Records from a data source

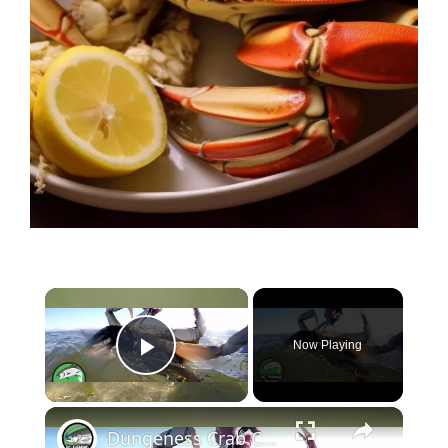
×
Now Playing
Play Video
×
Dungeness Crab Catch and Cook - Crab Ceviche Recipe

◆ About this exercise:
Every line above should be reproduced exactly, please, with no pictures included.

◆ Written solution:
×
Now Playing
Play Video
×
Dungeness Crab Catch and Cook - Crab Ceviche Recipe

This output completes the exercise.